- Task objective:
Reproduce the lines below verbatim, starting at the line that contains "family: Nymphalidae" and stopping after the line that contains "common name: Brown pelican".

- Dataset entries:
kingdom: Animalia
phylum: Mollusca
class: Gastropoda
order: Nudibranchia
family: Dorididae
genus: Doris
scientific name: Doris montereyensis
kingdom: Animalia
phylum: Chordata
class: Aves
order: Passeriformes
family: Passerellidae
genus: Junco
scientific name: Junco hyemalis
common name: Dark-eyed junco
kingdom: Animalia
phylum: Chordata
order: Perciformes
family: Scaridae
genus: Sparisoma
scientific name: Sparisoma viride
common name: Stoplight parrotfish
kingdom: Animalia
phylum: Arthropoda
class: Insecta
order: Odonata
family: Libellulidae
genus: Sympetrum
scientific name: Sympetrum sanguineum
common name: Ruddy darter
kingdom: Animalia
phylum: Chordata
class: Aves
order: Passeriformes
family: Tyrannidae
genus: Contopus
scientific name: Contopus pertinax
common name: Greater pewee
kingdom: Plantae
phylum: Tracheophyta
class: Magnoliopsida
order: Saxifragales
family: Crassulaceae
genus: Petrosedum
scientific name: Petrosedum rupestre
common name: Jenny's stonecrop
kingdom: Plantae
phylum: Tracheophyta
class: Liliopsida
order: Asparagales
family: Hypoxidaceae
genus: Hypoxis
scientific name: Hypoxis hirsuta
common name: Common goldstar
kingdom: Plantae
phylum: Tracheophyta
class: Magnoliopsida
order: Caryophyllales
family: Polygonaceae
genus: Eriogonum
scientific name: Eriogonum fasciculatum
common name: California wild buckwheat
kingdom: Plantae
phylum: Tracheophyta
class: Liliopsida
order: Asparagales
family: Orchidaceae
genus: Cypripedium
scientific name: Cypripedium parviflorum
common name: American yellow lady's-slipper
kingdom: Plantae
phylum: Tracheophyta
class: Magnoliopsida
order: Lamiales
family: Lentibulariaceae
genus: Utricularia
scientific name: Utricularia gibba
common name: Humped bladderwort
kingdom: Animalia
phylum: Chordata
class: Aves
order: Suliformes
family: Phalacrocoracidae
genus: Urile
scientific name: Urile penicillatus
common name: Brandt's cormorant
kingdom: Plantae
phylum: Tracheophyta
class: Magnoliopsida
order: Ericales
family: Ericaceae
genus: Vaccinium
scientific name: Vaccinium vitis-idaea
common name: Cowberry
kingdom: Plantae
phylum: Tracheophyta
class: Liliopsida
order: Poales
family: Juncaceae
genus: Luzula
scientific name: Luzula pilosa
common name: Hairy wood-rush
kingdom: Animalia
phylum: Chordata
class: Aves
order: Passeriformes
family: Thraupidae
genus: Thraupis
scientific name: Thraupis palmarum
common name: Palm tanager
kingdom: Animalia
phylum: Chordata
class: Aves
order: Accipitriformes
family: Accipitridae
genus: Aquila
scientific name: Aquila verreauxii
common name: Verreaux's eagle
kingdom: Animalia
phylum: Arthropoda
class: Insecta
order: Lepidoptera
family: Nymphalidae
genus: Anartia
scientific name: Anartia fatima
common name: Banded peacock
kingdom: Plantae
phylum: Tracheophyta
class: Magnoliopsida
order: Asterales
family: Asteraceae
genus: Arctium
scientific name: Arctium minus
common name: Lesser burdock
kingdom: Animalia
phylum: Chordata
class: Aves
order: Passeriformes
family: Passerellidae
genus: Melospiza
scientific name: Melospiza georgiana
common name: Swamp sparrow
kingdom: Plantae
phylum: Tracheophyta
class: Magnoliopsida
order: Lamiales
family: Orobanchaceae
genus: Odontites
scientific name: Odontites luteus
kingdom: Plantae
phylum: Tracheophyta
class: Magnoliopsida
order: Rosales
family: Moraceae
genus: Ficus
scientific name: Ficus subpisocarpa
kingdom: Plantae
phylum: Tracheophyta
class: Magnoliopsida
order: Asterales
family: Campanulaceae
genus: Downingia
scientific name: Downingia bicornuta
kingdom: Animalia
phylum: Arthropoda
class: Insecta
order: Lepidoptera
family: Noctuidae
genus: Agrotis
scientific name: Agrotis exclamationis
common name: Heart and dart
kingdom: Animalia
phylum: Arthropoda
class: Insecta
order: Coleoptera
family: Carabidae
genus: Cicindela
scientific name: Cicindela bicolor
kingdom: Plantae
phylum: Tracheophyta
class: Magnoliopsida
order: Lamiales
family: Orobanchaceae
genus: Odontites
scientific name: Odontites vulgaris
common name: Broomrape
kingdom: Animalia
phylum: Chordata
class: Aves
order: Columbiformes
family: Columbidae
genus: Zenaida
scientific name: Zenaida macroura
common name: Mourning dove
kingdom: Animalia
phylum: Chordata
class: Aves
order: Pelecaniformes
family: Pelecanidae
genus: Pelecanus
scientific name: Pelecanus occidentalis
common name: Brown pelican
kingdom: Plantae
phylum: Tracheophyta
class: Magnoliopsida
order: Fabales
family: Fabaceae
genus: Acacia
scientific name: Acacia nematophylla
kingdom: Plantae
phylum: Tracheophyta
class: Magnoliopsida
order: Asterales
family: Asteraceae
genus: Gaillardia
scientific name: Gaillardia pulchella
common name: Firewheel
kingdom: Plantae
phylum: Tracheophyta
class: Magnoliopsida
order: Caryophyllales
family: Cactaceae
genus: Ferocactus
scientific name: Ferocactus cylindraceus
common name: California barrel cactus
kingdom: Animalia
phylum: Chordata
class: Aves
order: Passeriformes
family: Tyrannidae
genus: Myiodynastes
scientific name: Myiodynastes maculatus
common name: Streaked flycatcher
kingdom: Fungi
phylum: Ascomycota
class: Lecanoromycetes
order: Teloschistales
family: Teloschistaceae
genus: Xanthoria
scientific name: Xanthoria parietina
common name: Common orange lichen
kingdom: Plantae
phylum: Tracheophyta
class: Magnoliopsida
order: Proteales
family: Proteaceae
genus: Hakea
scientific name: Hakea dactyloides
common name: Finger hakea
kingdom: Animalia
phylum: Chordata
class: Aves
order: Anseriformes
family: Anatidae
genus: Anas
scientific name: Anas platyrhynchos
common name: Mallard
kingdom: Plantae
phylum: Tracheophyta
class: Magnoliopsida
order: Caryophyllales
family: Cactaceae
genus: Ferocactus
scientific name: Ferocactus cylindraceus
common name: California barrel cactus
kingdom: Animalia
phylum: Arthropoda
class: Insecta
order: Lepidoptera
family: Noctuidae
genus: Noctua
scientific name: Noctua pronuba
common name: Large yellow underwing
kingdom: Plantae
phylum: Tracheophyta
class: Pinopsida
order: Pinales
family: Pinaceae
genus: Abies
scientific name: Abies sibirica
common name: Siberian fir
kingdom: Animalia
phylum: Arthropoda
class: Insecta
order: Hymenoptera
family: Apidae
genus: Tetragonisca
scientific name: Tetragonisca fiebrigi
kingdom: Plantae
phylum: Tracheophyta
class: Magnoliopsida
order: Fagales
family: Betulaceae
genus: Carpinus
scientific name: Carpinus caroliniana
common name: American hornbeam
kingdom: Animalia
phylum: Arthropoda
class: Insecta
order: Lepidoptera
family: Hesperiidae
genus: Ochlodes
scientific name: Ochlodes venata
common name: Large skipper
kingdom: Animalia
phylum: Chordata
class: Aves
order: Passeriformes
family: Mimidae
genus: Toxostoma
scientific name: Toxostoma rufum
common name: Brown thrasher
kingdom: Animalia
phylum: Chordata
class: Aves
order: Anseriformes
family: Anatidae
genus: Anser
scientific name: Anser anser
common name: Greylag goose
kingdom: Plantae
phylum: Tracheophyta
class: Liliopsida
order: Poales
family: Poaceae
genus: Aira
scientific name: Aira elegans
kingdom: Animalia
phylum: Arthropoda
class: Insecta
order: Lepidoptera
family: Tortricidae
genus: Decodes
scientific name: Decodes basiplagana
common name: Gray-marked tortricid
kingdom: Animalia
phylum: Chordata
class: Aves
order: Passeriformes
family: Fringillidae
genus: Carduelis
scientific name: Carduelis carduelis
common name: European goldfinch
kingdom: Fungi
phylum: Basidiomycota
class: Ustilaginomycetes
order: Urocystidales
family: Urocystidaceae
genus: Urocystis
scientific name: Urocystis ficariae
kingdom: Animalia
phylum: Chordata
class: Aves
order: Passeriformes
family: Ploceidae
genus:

- Solution to this task:
family: Nymphalidae
genus: Anartia
scientific name: Anartia fatima
common name: Banded peacock
kingdom: Plantae
phylum: Tracheophyta
class: Magnoliopsida
order: Asterales
family: Asteraceae
genus: Arctium
scientific name: Arctium minus
common name: Lesser burdock
kingdom: Animalia
phylum: Chordata
class: Aves
order: Passeriformes
family: Passerellidae
genus: Melospiza
scientific name: Melospiza georgiana
common name: Swamp sparrow
kingdom: Plantae
phylum: Tracheophyta
class: Magnoliopsida
order: Lamiales
family: Orobanchaceae
genus: Odontites
scientific name: Odontites luteus
kingdom: Plantae
phylum: Tracheophyta
class: Magnoliopsida
order: Rosales
family: Moraceae
genus: Ficus
scientific name: Ficus subpisocarpa
kingdom: Plantae
phylum: Tracheophyta
class: Magnoliopsida
order: Asterales
family: Campanulaceae
genus: Downingia
scientific name: Downingia bicornuta
kingdom: Animalia
phylum: Arthropoda
class: Insecta
order: Lepidoptera
family: Noctuidae
genus: Agrotis
scientific name: Agrotis exclamationis
common name: Heart and dart
kingdom: Animalia
phylum: Arthropoda
class: Insecta
order: Coleoptera
family: Carabidae
genus: Cicindela
scientific name: Cicindela bicolor
kingdom: Plantae
phylum: Tracheophyta
class: Magnoliopsida
order: Lamiales
family: Orobanchaceae
genus: Odontites
scientific name: Odontites vulgaris
common name: Broomrape
kingdom: Animalia
phylum: Chordata
class: Aves
order: Columbiformes
family: Columbidae
genus: Zenaida
scientific name: Zenaida macroura
common name: Mourning dove
kingdom: Animalia
phylum: Chordata
class: Aves
order: Pelecaniformes
family: Pelecanidae
genus: Pelecanus
scientific name: Pelecanus occidentalis
common name: Brown pelican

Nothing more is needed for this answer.